** Source records follows **

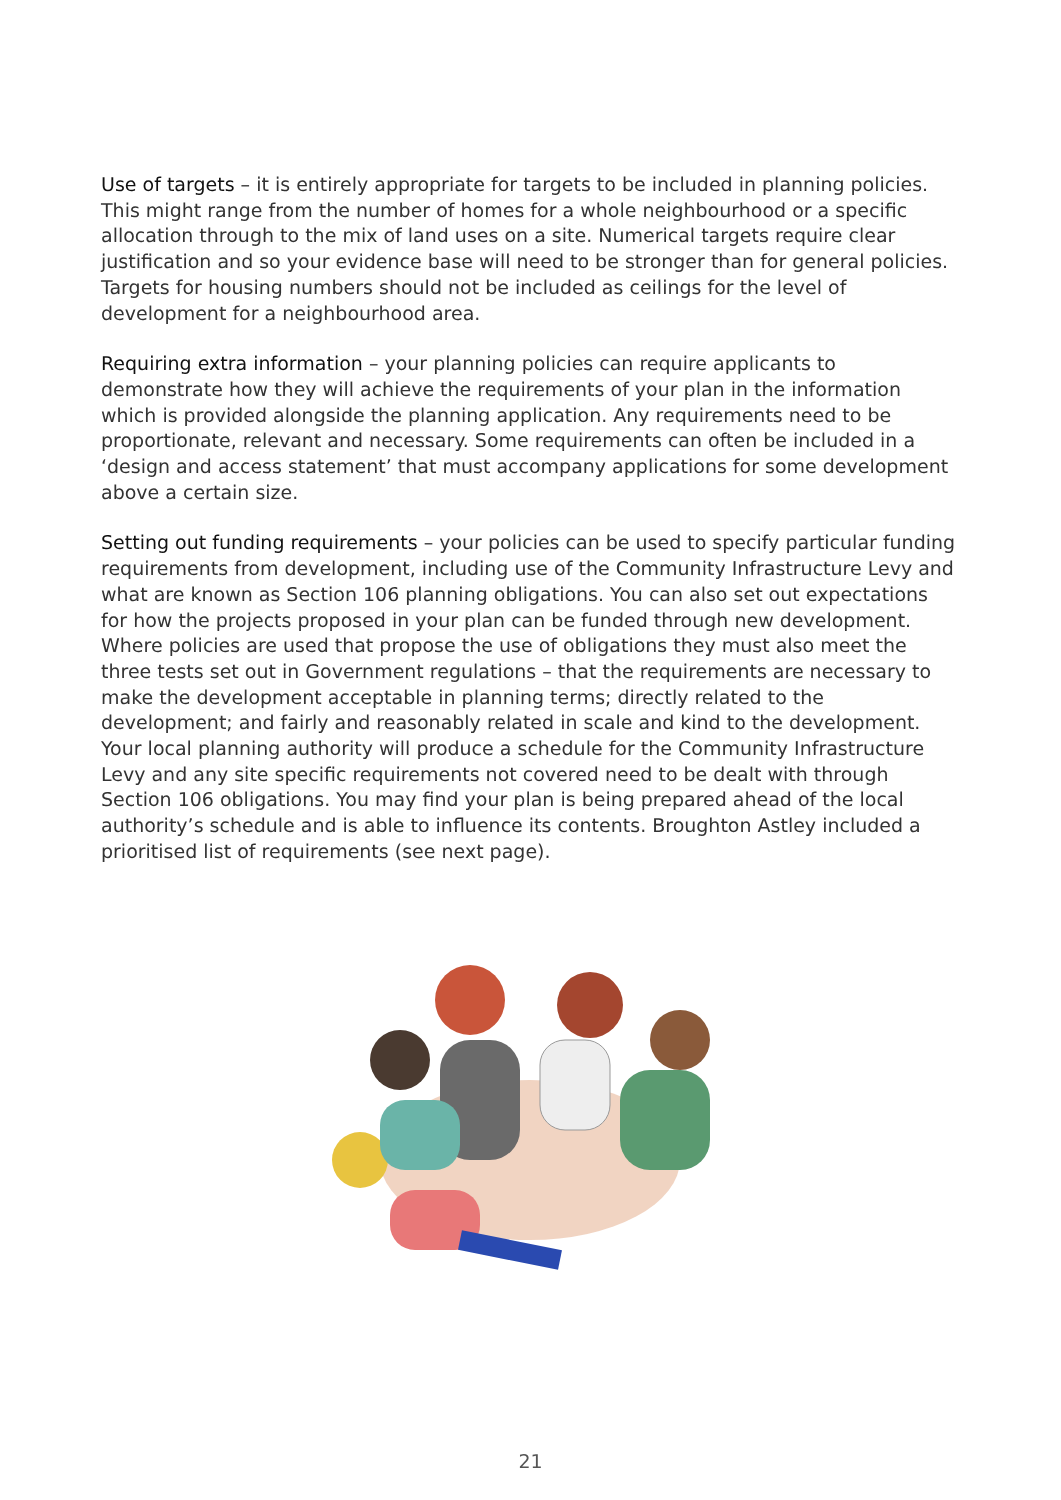Use of targets – it is entirely appropriate for targets to be included in planning policies. This might range from the number of homes for a whole neighbourhood or a specific allocation through to the mix of land uses on a site. Numerical targets require clear justification and so your evidence base will need to be stronger than for general policies. Targets for housing numbers should not be included as ceilings for the level of development for a neighbourhood area.
Requiring extra information – your planning policies can require applicants to demonstrate how they will achieve the requirements of your plan in the information which is provided alongside the planning application. Any requirements need to be proportionate, relevant and necessary. Some requirements can often be included in a ‘design and access statement’ that must accompany applications for some development above a certain size.
Setting out funding requirements – your policies can be used to specify particular funding requirements from development, including use of the Community Infrastructure Levy and what are known as Section 106 planning obligations. You can also set out expectations for how the projects proposed in your plan can be funded through new development. Where policies are used that propose the use of obligations they must also meet the three tests set out in Government regulations – that the requirements are necessary to make the development acceptable in planning terms; directly related to the development; and fairly and reasonably related in scale and kind to the development. Your local planning authority will produce a schedule for the Community Infrastructure Levy and any site specific requirements not covered need to be dealt with through Section 106 obligations. You may find your plan is being prepared ahead of the local authority’s schedule and is able to influence its contents. Broughton Astley included a prioritised list of requirements (see next page).
21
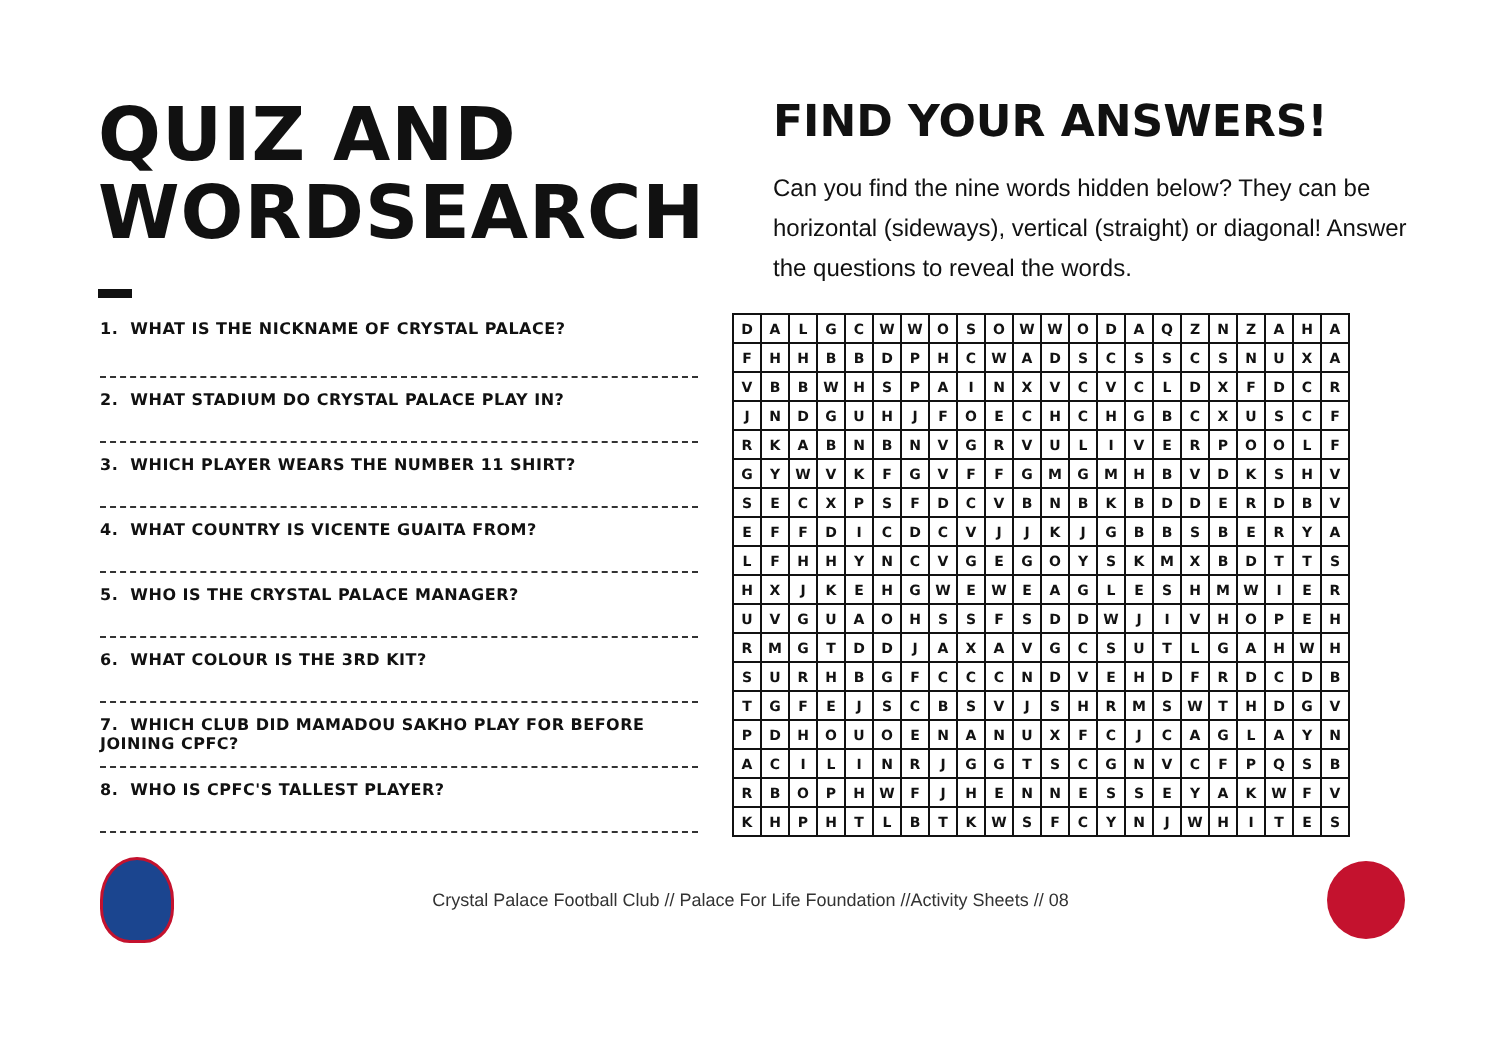QUIZ AND
WORDSEARCH
FIND YOUR ANSWERS!
Can you find the nine words hidden below? They can be horizontal (sideways), vertical (straight) or diagonal! Answer the questions to reveal the words.
1. WHAT IS THE NICKNAME OF CRYSTAL PALACE?
2. WHAT STADIUM DO CRYSTAL PALACE PLAY IN?
3. WHICH PLAYER WEARS THE NUMBER 11 SHIRT?
4. WHAT COUNTRY IS VICENTE GUAITA FROM?
5. WHO IS THE CRYSTAL PALACE MANAGER?
6. WHAT COLOUR IS THE 3RD KIT?
7. WHICH CLUB DID MAMADOU SAKHO PLAY FOR BEFORE JOINING CPFC?
8. WHO IS CPFC'S TALLEST PLAYER?
| D | A | L | G | C | W | W | O | S | O | W | W | O | D | A | Q | Z | N | Z | A | H | A |
| F | H | H | B | B | D | P | H | C | W | A | D | S | C | S | S | C | S | N | U | X | A |
| V | B | B | W | H | S | P | A | I | N | X | V | C | V | C | L | D | X | F | D | C | R |
| J | N | D | G | U | H | J | F | O | E | C | H | C | H | G | B | C | X | U | S | C | F |
| R | K | A | B | N | B | N | V | G | R | V | U | L | I | V | E | R | P | O | O | L | F |
| G | Y | W | V | K | F | G | V | F | F | G | M | G | M | H | B | V | D | K | S | H | V |
| S | E | C | X | P | S | F | D | C | V | B | N | B | K | B | D | D | E | R | D | B | V |
| E | F | F | D | I | C | D | C | V | J | J | K | J | G | B | B | S | B | E | R | Y | A |
| L | F | H | H | Y | N | C | V | G | E | G | O | Y | S | K | M | X | B | D | T | T | S |
| H | X | J | K | E | H | G | W | E | W | E | A | G | L | E | S | H | M | W | I | E | R |
| U | V | G | U | A | O | H | S | S | F | S | D | D | W | J | I | V | H | O | P | E | H |
| R | M | G | T | D | D | J | A | X | A | V | G | C | S | U | T | L | G | A | H | W | H |
| S | U | R | H | B | G | F | C | C | C | N | D | V | E | H | D | F | R | D | C | D | B |
| T | G | F | E | J | S | C | B | S | V | J | S | H | R | M | S | W | T | H | D | G | V |
| P | D | H | O | U | O | E | N | A | N | U | X | F | C | J | C | A | G | L | A | Y | N |
| A | C | I | L | I | N | R | J | G | G | T | S | C | G | N | V | C | F | P | Q | S | B |
| R | B | O | P | H | W | F | J | H | E | N | N | E | S | S | E | Y | A | K | W | F | V |
| K | H | P | H | T | L | B | T | K | W | S | F | C | Y | N | J | W | H | I | T | E | S |
Crystal Palace Football Club // Palace For Life Foundation //Activity Sheets // 08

** End of Source records **

→ Task directions:
From the entries above, extract each line containing "necessary".

→ Output for this exercise:
Requiring extra information – your planning policies can require applicants to demonstrate how they will achieve the requirements of your plan in the information which is provided alongside the planning application. Any requirements need to be proportionate, relevant and necessary. Some requirements can often be included in a ‘design and access statement’ that must accompany applications for some development above a certain size.
Setting out funding requirements – your policies can be used to specify particular funding requirements from development, including use of the Community Infrastructure Levy and what are known as Section 106 planning obligations. You can also set out expectations for how the projects proposed in your plan can be funded through new development. Where policies are used that propose the use of obligations they must also meet the three tests set out in Government regulations – that the requirements are necessary to make the development acceptable in planning terms; directly related to the development; and fairly and reasonably related in scale and kind to the development. Your local planning authority will produce a schedule for the Community Infrastructure Levy and any site specific requirements not covered need to be dealt with through Section 106 obligations. You may find your plan is being prepared ahead of the local authority’s schedule and is able to influence its contents. Broughton Astley included a prioritised list of requirements (see next page).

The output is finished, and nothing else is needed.